Item 9. Purchases of Equity Securities by Closed‑End Management Investment Company and Affiliated Purchasers.
Not applicable to open-end investment companies.
Item 10. Submission of Matters to a Vote of Security Holders.
There have been no material changes to the procedures by which shareholders may recommend nominees to the Registrant’s Board of Trustees.
Item 11. Controls and Procedures.
(a) | The Registrant’s President/Chief Executive Officer/Principal Executive Officer and Vice President/Treasurer/Principal Financial Officer have reviewed the Registrant's disclosure controls and procedures (as defined in Rule 30a-3(c) under the Investment Company Act of 1940, as amended, (the “Act”)) as of a date within 90 days of the filing of this report, as required by Rule 30a-3(b) under the Act and Rules 13a-15(b) or 15d‑15(b) under the Securities Exchange Act of 1934. Based on their review, such officers have concluded that the disclosure controls and procedures are effective in ensuring that information required to be disclosed in this report is appropriately recorded, processed, summarized and reported and made known to them by others within the Registrant and by the Registrant’s service provider. |
(b) | There were no changes in the Registrant's internal control over financial reporting (as defined in Rule 30a-3(d) under the Act) that occurred during the period covered by this report that have materially affected, or are reasonably likely to materially affect, the Registrant's internal control over financial reporting. |
Item 12. Disclosure of Securities Lending Activities for Closed-End Management Investment Companies
Not applicable to open-end investment companies.
Item 13. Exhibits.
(a) | (1) Any code of ethics or amendment thereto, that is the subject of the disclosure required by Item 2, to the extent that the registrant intends to satisfy Item 2 requirements through filing an exhibit. Not Applicable. |
(3) Any written solicitation to purchase securities under Rule 23c‑1 under the Act sent or given during the period covered by the report by or on behalf of the registrant to 10 or more persons. Not applicable to open-end investment companies.
(4) Change in the registrant’s independent public accountant. There was no change in the registrant’s independent public accountant for the period covered by this report.
SIGNATURES
Pursuant to the requirements of the Securities Exchange Act of 1934 and the Investment Company Act of 1940, as amended, the registrant has duly caused this report to be signed on its behalf by the undersigned, thereunto duly authorized.

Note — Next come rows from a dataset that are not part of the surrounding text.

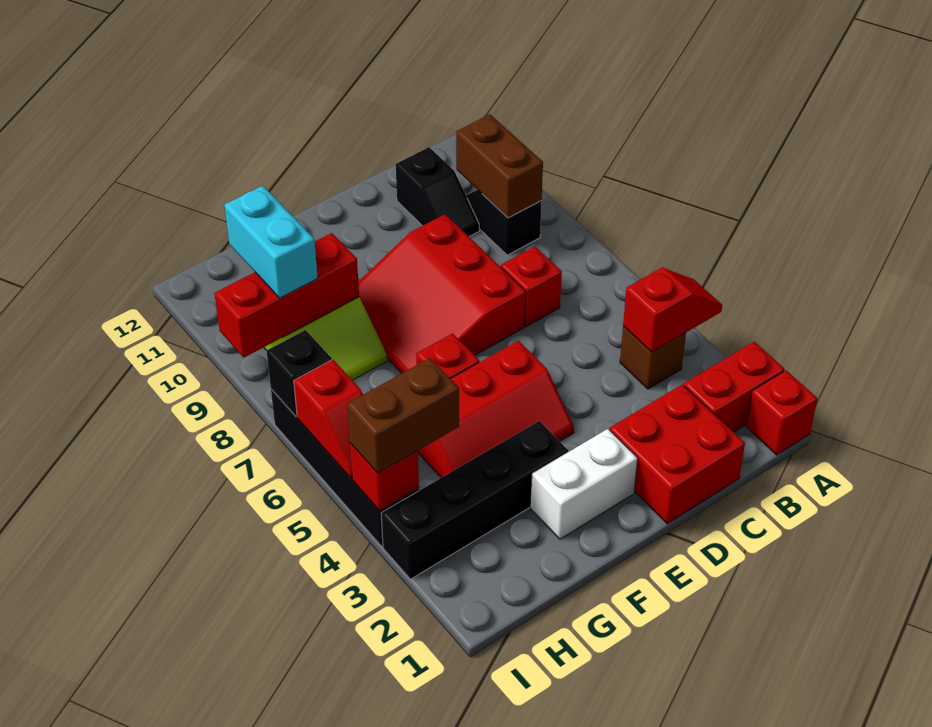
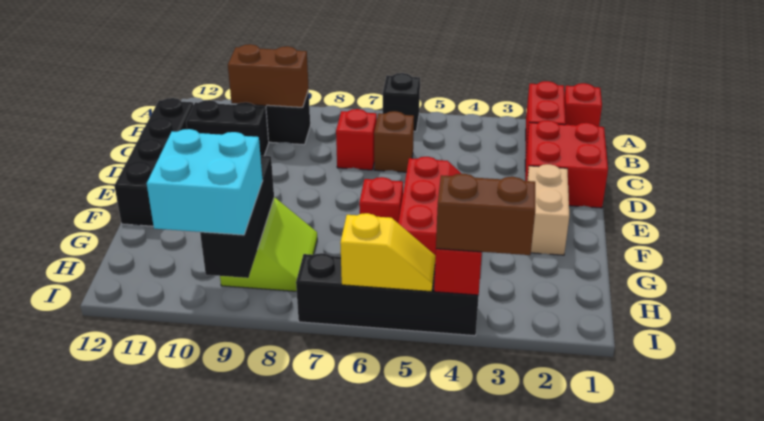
red slope A4:B4 level 2 top B -> none
brown brick B4 level 1 -> brown brick C6 level 1
black slope C10:C11 level 1 top 11 -> black brick C10:C11 level 1
red slope D7:F9 level 1 top D -> none
white brick E2:F2 level 1 -> tan brick E2:F2 level 1
black brick F3:I3 level 1 -> black brick C12:F12 level 1
red brick G9:I9 level 2 -> black brick G9:I9 level 2
brown brick H4:I4 level 3 -> brown brick I3:I4 level 3
cyan brick H9:H10 level 3 -> cyan brick H9:I10 level 3
red slope I5:I6 level 2 top 6 -> yellow slope I5:I6 level 2 top 6
black brick I7 level 2 -> black brick A6 level 1

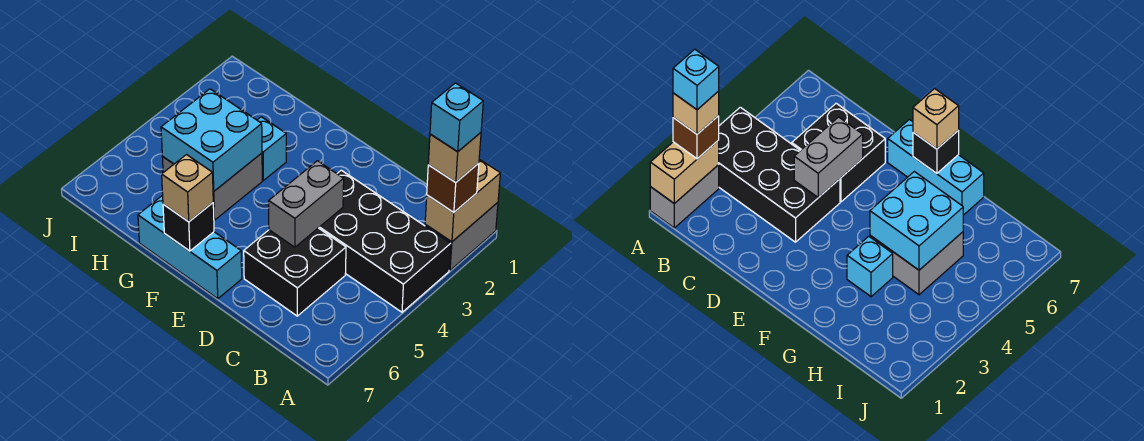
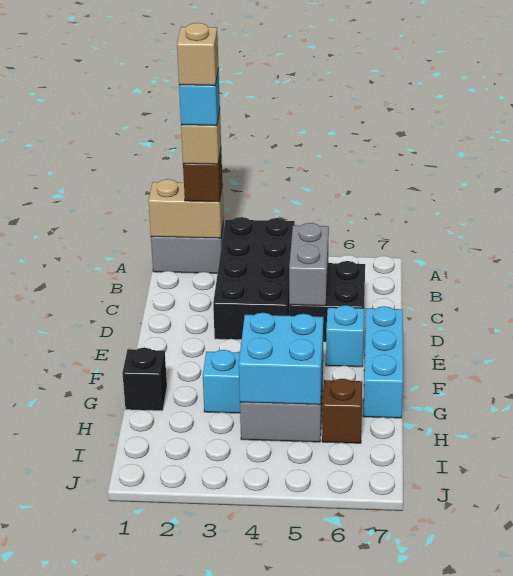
grey brick D4:D5 level 2 -> grey brick C5:D5 level 2
none -> cyan brick E6 level 1
black brick F7 level 2 -> black brick G1 level 1
tan brick F7 level 3 -> tan brick A2 level 6
none -> brown brick H6 level 1

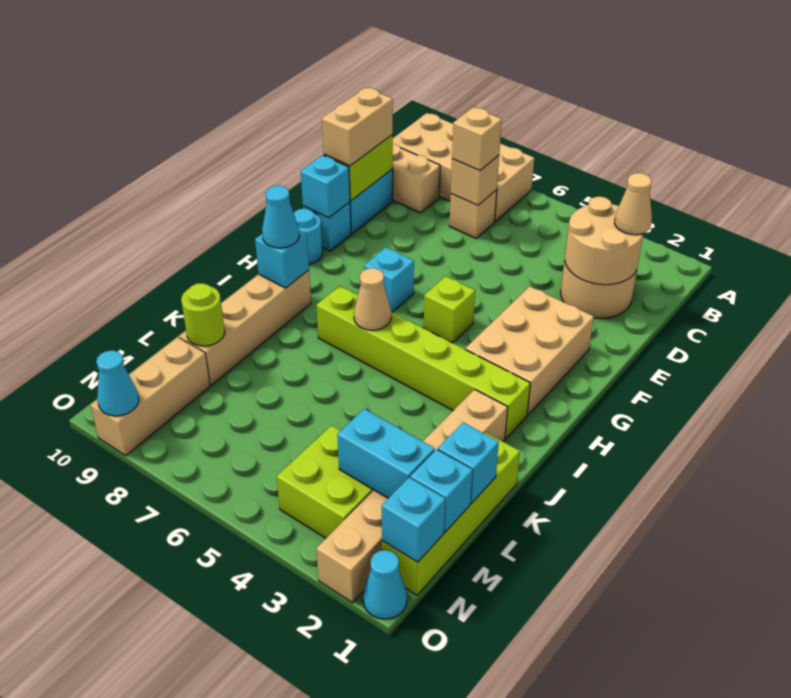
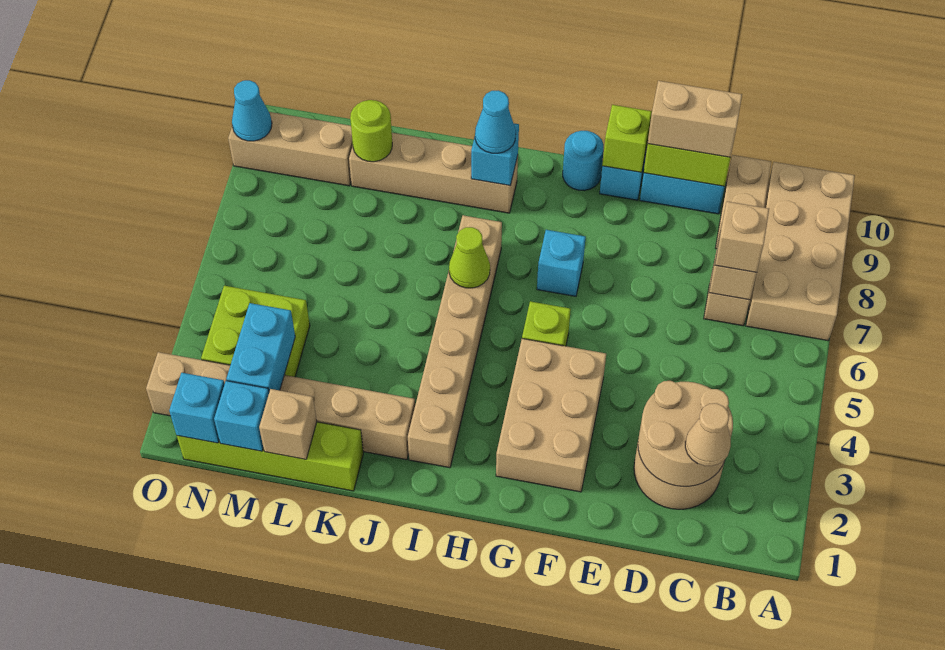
tan brick F2:H3 level 1 -> tan brick F2:G4 level 1
cyan brick F10 level 2 -> lime brick F10 level 2
lime brick I2:I7 level 1 -> tan brick I2:I7 level 1
tan cone I6 level 2 -> lime cone I6 level 2
cyan brick L1 level 2 -> tan brick L1 level 2
cyan cone O1 level 1 -> none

(Registrant) Advisors Series Trust
By (Signature and Title)* /s/ Jeffrey T. Rauman_
Jeffrey T. Rauman, President/Chief Executive Officer/Principal
Executive Officer
Date 1/7/2022
Pursuant to the requirements of the Securities Exchange Act of 1934 and the Investment Company Act of 1940, as amended, this report has been signed below by the following persons on behalf of the registrant and in the capacities and on the dates indicated.
By (Signature and Title)* /s/ Jeffrey T. Rauman_
Jeffrey T. Rauman, President/Chief Executive Officer/Principal Executive Officer
Date 1/7/2022
By (Signature and Title)* /s/ Cheryl L. King_
Cheryl L. King, Vice President/Treasurer/Principal Financial Officer
Date 1/6/2022
* Print the name and title of each signing officer under his or her signature.